Stripe raises $250m funding to fuel acceleration of its growth

– USA, CA –  Stripe, which builds economic infrastructure for the internet, is raising $250 million in additional funding—at a new pre-money valuation of $35 billion—from investors including General Catalyst, Sequoia, and Andreessen Horowitz, among others.

“Even now, in 2019, less than eight percent of commerce happens online,” said John Collison, President and Co-founder of Stripe. “We’re investing now to build the infrastructure that’ll power internet commerce in 2030 and beyond. If we get it right, we can help the internet fulfill its potential as an engine for global economic progress.”

Stripe will use the capital to accelerate its growth in three key areas: accelerating international expansion; growing its product suite; and extending its enterprise capabilities.

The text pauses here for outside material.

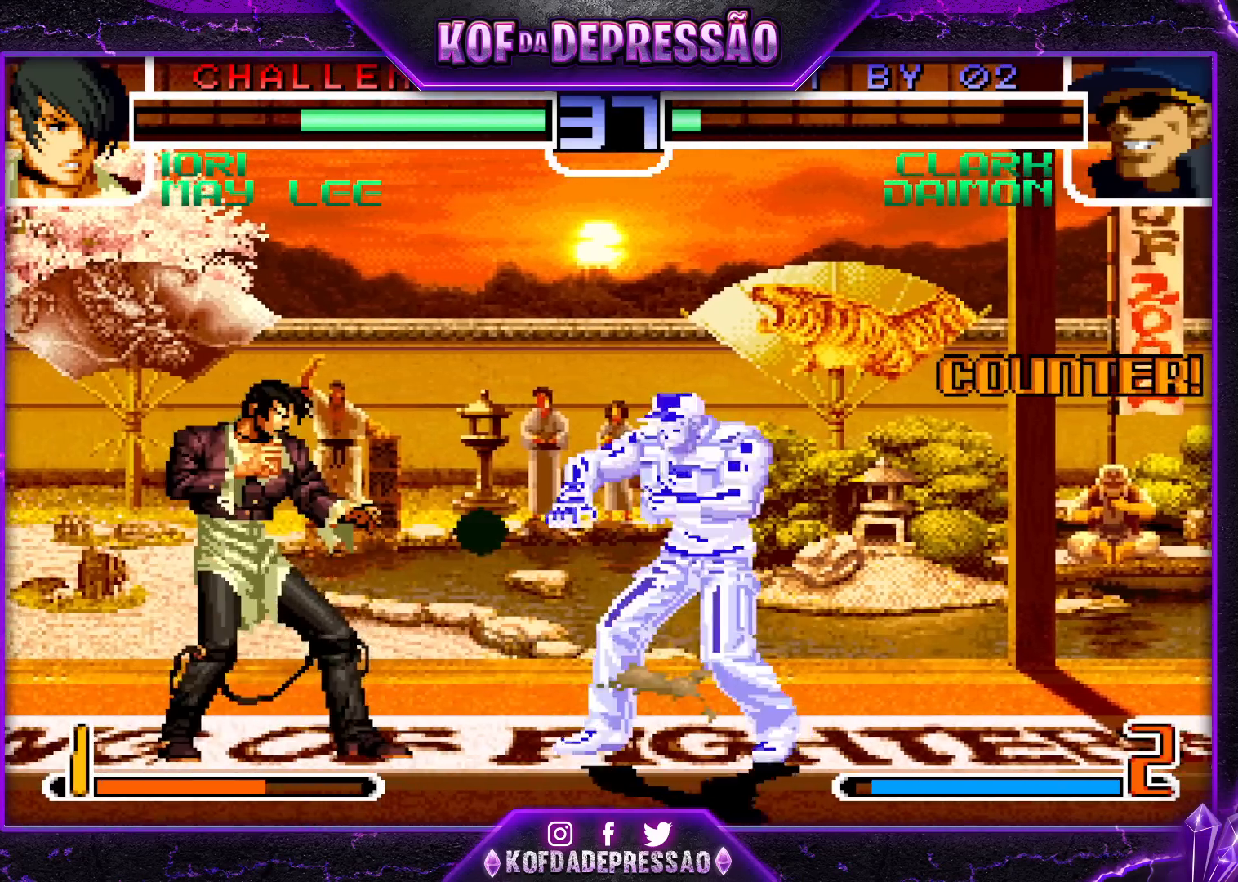
{"buttons": [], "left_stick": "down-right", "events": [[100, "left_stick", "center"], [117, "CROSS", "down"], [133, "R1", "down"], [167, "CROSS", "up"], [167, "R1", "up"], [217, "left_stick", "down-right"]]}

With 5 out of 6 new internet users coming online from areas outside of North America and Western Europe, Stripe has invested heavily in expanding to new markets. Stripe recently launched in eight additional countries and will be expanding to more in the coming months; this will bring the total to 40 countries covering 70% of the global economy, with many more launches planned for 2020.

About Stripe

Stripe’s mission is to grow the GDP of the internet, making it easy for companies everywhere to start, run and scale their business.

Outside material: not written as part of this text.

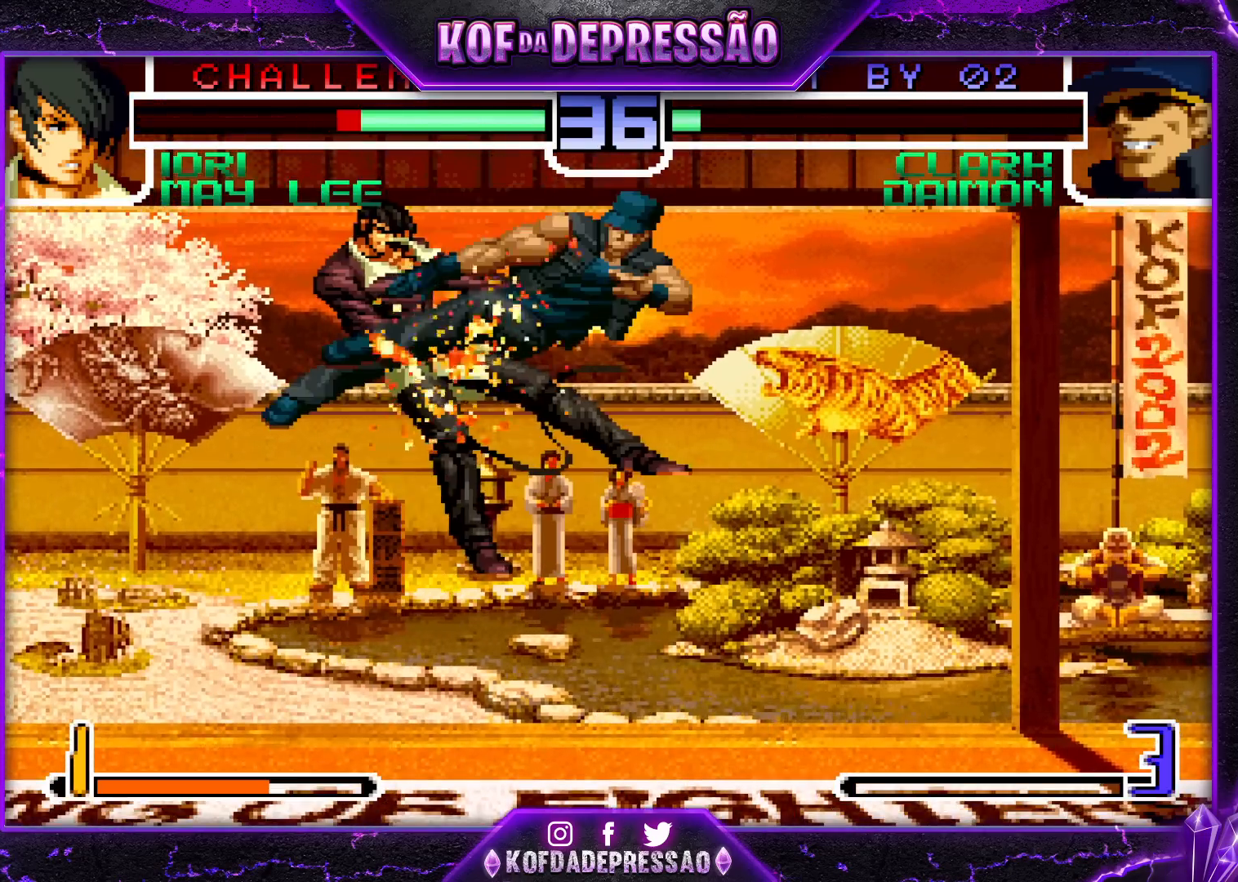
{"buttons": [], "left_stick": "left", "events": [[200, "left_stick", "center"], [283, "left_stick", "left"], [367, "left_stick", "center"], [433, "left_stick", "left"]]}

Stripe processes hundreds of billions of dollars a year for millions of businesses worldwide, including now Wayfair, Twilio, GitHub, and The RealReal. Our user base is expanding to both ends of the spectrum: on one end, entrepreneurs continue to choose Stripe as the easiest way to start an internet business; and on the other, complex international enterprises are increasingly trusting Stripe with core payment processing. Serving both ends of the continuum ensures that Stripe provides the most powerful functionality to the youngest high-potential companies, while also providing the most forward-thinking technology to the largest and most established businesses.